Print Reviews
The Ragin’ Cajun

The Ragin’ Cajun

by Doug Kershaw with Cathie Pelletier

Mercer University Press

I’ve read loads of musical memoirs, but rarely have they been as compelling as The Ragin’ Cajun from the “Louisiana Man” himself, Doug Kershaw. Born in the southern Louisiana bayou in a little town called Tiel Ridge, Kershaw describes a way of life that most would find completely foreign. Raised on a houseboat, Kershaw and his brothers (Rusty and Peewee) lived in the deep swamps where simply getting by was extreme. They lived off whatever the bayou gave them, from mink hides to fish. He grew up speaking Creole French, didn’t own a pair of shoes until he was sent to school and suffered the loss of his father due to either a suicide or a drunken accident with a shotgun. He was surrounded by Cajun music and was able to play most any instrument but settled on fiddle, and he used it to take him from grinding poverty of the bayou to sharing the stage with jazz violinist Jean Luc Ponty and renowned classical violinist Itzahk Perlman.

His first national recognition came from appearing on Johnny Cash’s TV show from the Ryman, where he first met Bob Dylan.
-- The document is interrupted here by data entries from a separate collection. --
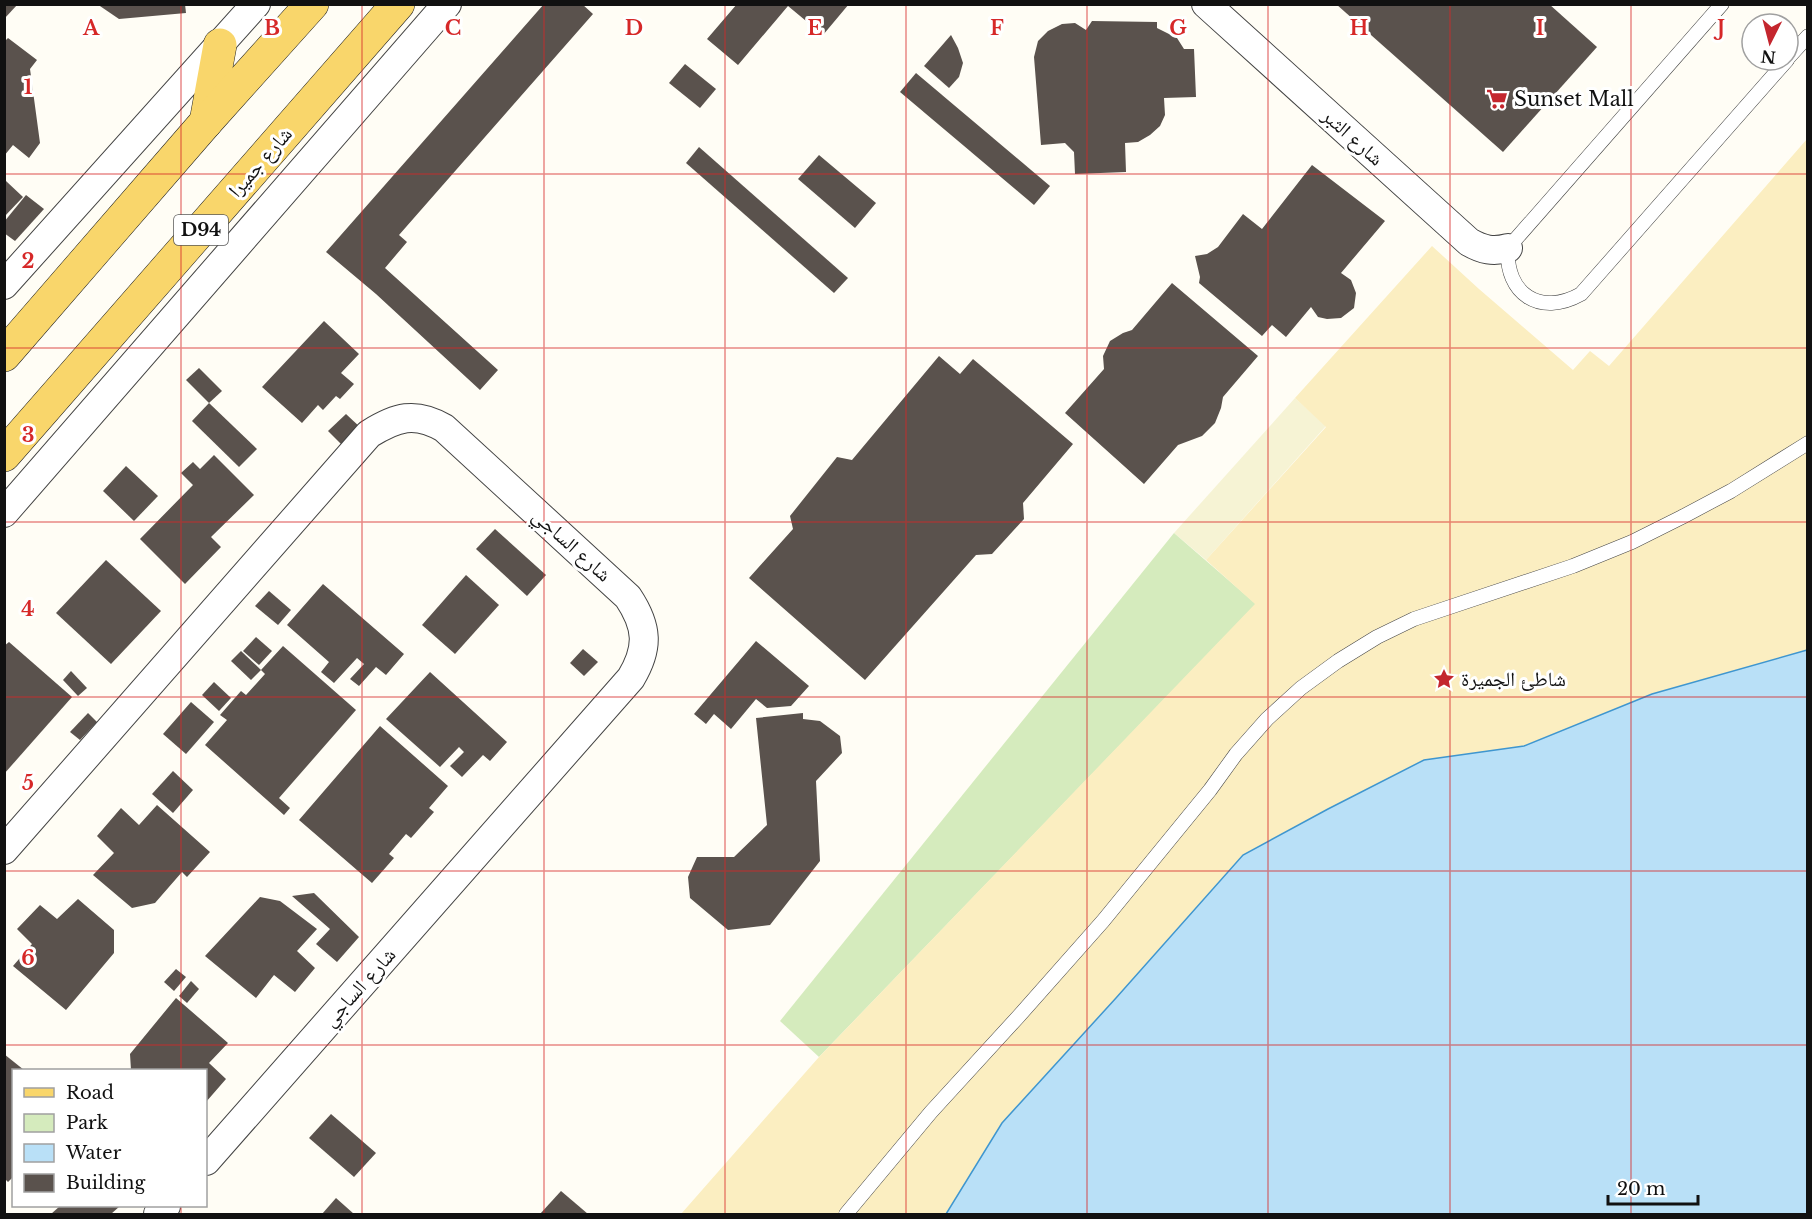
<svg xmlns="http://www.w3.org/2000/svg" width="1812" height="1219" font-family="'Libre Baskerville','Noto Naskh Arabic',serif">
<rect width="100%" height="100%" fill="#fffdf5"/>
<polygon fill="#f6f3d4" points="1295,398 1326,426 1206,560 1174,533"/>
<polygon fill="#d5ebbd" points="1174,533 1256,604 819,1057 780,1021"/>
<polygon fill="#fbeec1" points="1807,139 1807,650 1652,694 1524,746 1424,760 1116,998 1002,1123 946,1214 681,1214 819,1057 1255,604 1206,560 1326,427 1295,398 1432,246 1479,289 1573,370 1590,351 1609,366"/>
<polygon fill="#b9e0f7" stroke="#3f96cf" stroke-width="1.5" points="1807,650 1807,1214 946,1214 1002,1123 1116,998 1243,855 1328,809 1424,760 1524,746 1652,694"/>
<g fill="#5a524d">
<polygon points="4,4 18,4 4,19"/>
<polygon points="97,4 185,4 186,13 119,19"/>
<polygon points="544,4 582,4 593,14 399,235 407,242 385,268 498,370 480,390 376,294 326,252"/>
<polygon points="737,4 849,4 823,35 788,6 738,65 707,39"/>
<polygon points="1336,4 1549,4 1597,47 1503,152"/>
<polygon points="1092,21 1157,22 1157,28 1177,38 1184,49 1194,49 1196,97 1164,98 1165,115 1160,126 1150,135 1138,142 1125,143 1126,172 1075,174 1074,152 1065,143 1041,145 1034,57 1038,41 1048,31 1062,24 1075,23 1086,30"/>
<polygon points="951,35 958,48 963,63 959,77 949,88 924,66"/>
<polygon points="8,38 37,60 30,69 40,143 29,158 13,145 4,156 4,42"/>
<polygon points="685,64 716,89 700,108 669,83"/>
<polygon points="916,73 1050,186 1034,205 900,92"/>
<polygon points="699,147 848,278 834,293 686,163"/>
<polygon points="819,155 876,203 855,228 798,179"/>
<polygon points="1312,165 1385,221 1341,273 1351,280 1356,293 1354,308 1341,318 1327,319 1318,317 1311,307 1286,337 1272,325 1262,336 1199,283 1200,277 1195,256 1207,254 1218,247 1243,214 1262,229"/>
<polygon points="6,181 23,197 4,217 4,182"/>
<polygon points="26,195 44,209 15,241 4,233 4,222"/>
<polygon points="1172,283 1258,356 1223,397 1221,408 1215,423 1202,436 1178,445 1144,484 1065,413 1104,369 1103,356 1110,341 1123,333 1132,330"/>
<polygon points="324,321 359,354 341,373 354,384 340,399 336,396 323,410 318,405 302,423 262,387"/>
<polygon points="939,356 960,374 973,359 1073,444 1023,503 1024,519 992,554 976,555 865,680 749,578 793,529 790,516 837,457 852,460"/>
<polygon points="199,368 222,391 209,403 186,380"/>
<polygon points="209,403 257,449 239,467 192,421"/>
<polygon points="346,414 362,429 344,447 328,431"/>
<polygon points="214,455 254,495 211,537 221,547 185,584 140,539 193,485 181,473 193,462 200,469"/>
<polygon points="126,466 158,496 134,521 103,491"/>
<polygon points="495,529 546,575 527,596 476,549"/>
<polygon points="106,560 161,611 111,664 56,613"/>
<polygon points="466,575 499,605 455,654 422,625"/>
<polygon points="323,584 404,654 386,675 376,667 359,686 350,679 364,664 357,658 334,683 321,672 329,662 287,625"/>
<polygon points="269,591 291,610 278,625 255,606"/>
<polygon points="256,637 272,651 259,665 243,651"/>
<polygon points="756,641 809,686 791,706 767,708 756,699 731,729 714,714 706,724 694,714"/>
<polygon points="9,642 72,697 4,774 4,646"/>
<polygon points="283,646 356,710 279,798 290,808 284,815 205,745 227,720 220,715 241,691 246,695 265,674 261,670"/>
<polygon points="583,649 598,662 584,676 570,663"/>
<polygon points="241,651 261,670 251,680 231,661"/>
<polygon points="71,671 87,688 78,696 63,680"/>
<polygon points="430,672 507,742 490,761 483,755 462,777 450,766 464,752 459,747 440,767 386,719"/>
<polygon points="214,682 231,698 219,711 202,695"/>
<polygon points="191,702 214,722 186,754 163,734"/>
<polygon points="88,713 97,722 80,740 70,732"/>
<polygon points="803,713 803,719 820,721 840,736 842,753 816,781 820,861 770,925 728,930 690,898 688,877 697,857 734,857 767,825 756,718"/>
<polygon points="380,726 448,786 429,808 434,812 411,838 406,834 389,854 394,858 372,883 299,820"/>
<polygon points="173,771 193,790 173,813 152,794"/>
<polygon points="157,805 210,852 187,877 182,872 155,903 132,908 93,875 114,853 97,836 121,808 139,825"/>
<polygon points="314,893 359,937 337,962 316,944 330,929 292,896"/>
<polygon points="260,897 280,901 317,929 297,951 315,968 295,992 274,975 256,998 205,956"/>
<polygon points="78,899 114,930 114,953 66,1010 13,966 32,944 17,929 40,905 57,919"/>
<polygon points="176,969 186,977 174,991 164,982"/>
<polygon points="191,981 199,989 187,1003 179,996"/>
<polygon points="176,998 228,1043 209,1063 226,1079 206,1102 206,1070 131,1070 130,1054"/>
<polygon points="4,1054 24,1070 14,1070 14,1176 8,1182 4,1178"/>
<polygon points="331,1114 376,1153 354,1177 309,1138"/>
<polygon points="561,1191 588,1214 540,1214"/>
<polygon points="336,1198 354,1214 322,1214"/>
<polygon points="60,1206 120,1206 111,1214 51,1214"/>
</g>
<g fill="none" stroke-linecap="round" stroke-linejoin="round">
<defs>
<g id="service">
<path d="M1722 4 1508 248C1505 294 1540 317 1581 294L1787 60"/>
<polyline points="1788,58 1808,36"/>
<polyline points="846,1214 931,1112 1018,1017 1103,921 1210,790 1236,754 1267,719 1301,688 1338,661 1377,637 1414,619 1573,566 1632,542 1682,517 1731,491 1808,443"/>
</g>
<g id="minor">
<path d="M1206 4 1469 242C1483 250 1493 252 1508 248"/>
<polyline points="4,285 256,4"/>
<polyline points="4,513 447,4"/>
<path d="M4 850 369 434C396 417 415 411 444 428L628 597C648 627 649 648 631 678L206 1161"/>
<polyline points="158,1214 166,1206"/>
</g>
<g id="primary">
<polyline points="206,122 220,45"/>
<polyline points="4,355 206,122 312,4"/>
<polyline points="4,455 398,4"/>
</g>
</defs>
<use href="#service" stroke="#444" stroke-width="15"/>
<use href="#minor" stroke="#444" stroke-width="30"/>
<use href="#primary" stroke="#222" stroke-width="34"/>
<use href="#service" stroke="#fff" stroke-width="14"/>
<use href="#minor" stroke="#fff" stroke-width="28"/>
<use href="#primary" stroke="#f9d66b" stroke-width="33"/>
</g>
<path fill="none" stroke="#d62828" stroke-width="1.5" stroke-opacity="0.55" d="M181 4V1070M362 4V1214M544 4V1214M725 4V1214M906 4V1214M1087 4V1214M1268 4V1214M1450 4V1214M1631 4V1214M4 174H1808M4 348H1808M4 522H1808M4 697H1808M4 871H1808M4 1045H1808M181 1206V1214"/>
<defs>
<symbol id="supermarket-bare" viewBox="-9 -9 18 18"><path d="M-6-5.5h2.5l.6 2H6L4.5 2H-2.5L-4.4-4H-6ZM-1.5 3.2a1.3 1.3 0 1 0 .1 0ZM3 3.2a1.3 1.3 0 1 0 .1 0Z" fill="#c4262e" stroke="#fff" stroke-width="2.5" paint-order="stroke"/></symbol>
<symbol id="sight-bare" viewBox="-9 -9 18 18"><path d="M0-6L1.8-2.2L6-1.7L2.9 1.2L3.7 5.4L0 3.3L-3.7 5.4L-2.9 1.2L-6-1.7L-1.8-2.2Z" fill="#c4262e" stroke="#fff" stroke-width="2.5" paint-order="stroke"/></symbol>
</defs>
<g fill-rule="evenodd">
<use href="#supermarket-bare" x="1482" y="84" width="30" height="30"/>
<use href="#sight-bare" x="1429" y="664" width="30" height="30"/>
</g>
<g text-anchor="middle" stroke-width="6" stroke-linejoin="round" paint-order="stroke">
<rect fill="#fff" stroke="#585858" stroke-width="1.5" x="174" y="215" width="54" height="30" rx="4.5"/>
<g font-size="18" font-weight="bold" fill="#111">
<text x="201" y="236">D94</text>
</g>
<g font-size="20" fill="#111" stroke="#fff" text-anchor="start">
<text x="1514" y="106">Sunset Mall</text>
<text x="1461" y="686">شاطئ الجميرة</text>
</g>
<g font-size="20" fill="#111" stroke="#fff">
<text transform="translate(1353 137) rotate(42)" y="7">شارع الثبر</text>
<text transform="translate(260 162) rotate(-49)" y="7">شارع جميرا</text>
<text transform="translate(572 545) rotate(42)" y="7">شارع الساجي</text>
<text transform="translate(359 987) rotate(-48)" y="7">شارع الساجي</text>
</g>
</g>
<g font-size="20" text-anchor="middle" font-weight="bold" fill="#d62828" stroke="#fff" stroke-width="6" stroke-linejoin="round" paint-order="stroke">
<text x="91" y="35">A</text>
<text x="272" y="35">B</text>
<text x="453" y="35">C</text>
<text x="634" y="35">D</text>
<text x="815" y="35">E</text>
<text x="997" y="35">F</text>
<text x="1178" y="35">G</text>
<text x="1359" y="35">H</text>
<text x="1540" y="35">I</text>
<text x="1721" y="35">J</text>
<text x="28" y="94">1</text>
<text x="28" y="268">2</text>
<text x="28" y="442">3</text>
<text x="28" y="616">4</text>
<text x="28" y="790">5</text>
<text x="28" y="965">6</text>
</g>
<rect width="1812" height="1219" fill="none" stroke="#111111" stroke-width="12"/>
<rect x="12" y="1069" width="195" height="138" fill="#ffffff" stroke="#a0a0a0" stroke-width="1.5"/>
<rect x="24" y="1088" width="30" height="9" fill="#f9d66b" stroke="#a0a0a0" stroke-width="1.5"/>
<text x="66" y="1099" font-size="18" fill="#111111">Road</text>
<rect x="24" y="1114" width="30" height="18" fill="#d5ebbd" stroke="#a0a0a0" stroke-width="1.5"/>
<text x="66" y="1129" font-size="18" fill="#111111">Park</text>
<rect x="24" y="1144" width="30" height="18" fill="#b9e0f7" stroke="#a0a0a0" stroke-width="1.5"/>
<text x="66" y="1159" font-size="18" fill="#111111">Water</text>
<rect x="24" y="1174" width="30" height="18" fill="#5a524d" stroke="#a0a0a0" stroke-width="1.5"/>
<text x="66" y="1189" font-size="18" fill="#111111">Building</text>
<g transform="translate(1770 42) rotate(186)"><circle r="28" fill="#ffffff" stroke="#a0a0a0" stroke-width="1.5"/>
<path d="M0-4.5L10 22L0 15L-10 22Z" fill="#c4262e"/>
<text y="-9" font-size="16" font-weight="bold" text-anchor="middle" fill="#111111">N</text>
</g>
<path d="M1608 1195v9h90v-9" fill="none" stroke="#111111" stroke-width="3"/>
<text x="1617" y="1195" font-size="18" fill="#111111" stroke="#ffffff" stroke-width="4.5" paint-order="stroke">20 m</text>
</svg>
Kershaw’s mix of cajun, rock and roll and rockabilly were new to ears in 1969 (a situation that hasn’t changed much since then) and he had his first hit with the autobiographical “Louisiana Man”. It made him a star, but the downside was steep.

The Ragin’ Cajun documents Kershaw’s struggle with drug and alcohol abuse, starting with pep pills that musicians used to combat fatigue. Soon a potent combination of uppers and Chivas came to rule his life, ending his first marriage and rendering him nearly destitute. He is unsparing in his account of that part of his life, and by all accounts Kershaw is a real SOB – or as Mama Rita, his mother said it a fils de putain, – high or sober.

Thankfully Doug Kershaw survived, and at age 83 still performs a bit, and has written one of the most enjoyable accounts of a musical life in The Ragin’ Cajun. The Louisiana Man is a unique voice, a genuine rarity in American music. Laissez les bons temps rouler – Doug, you did good.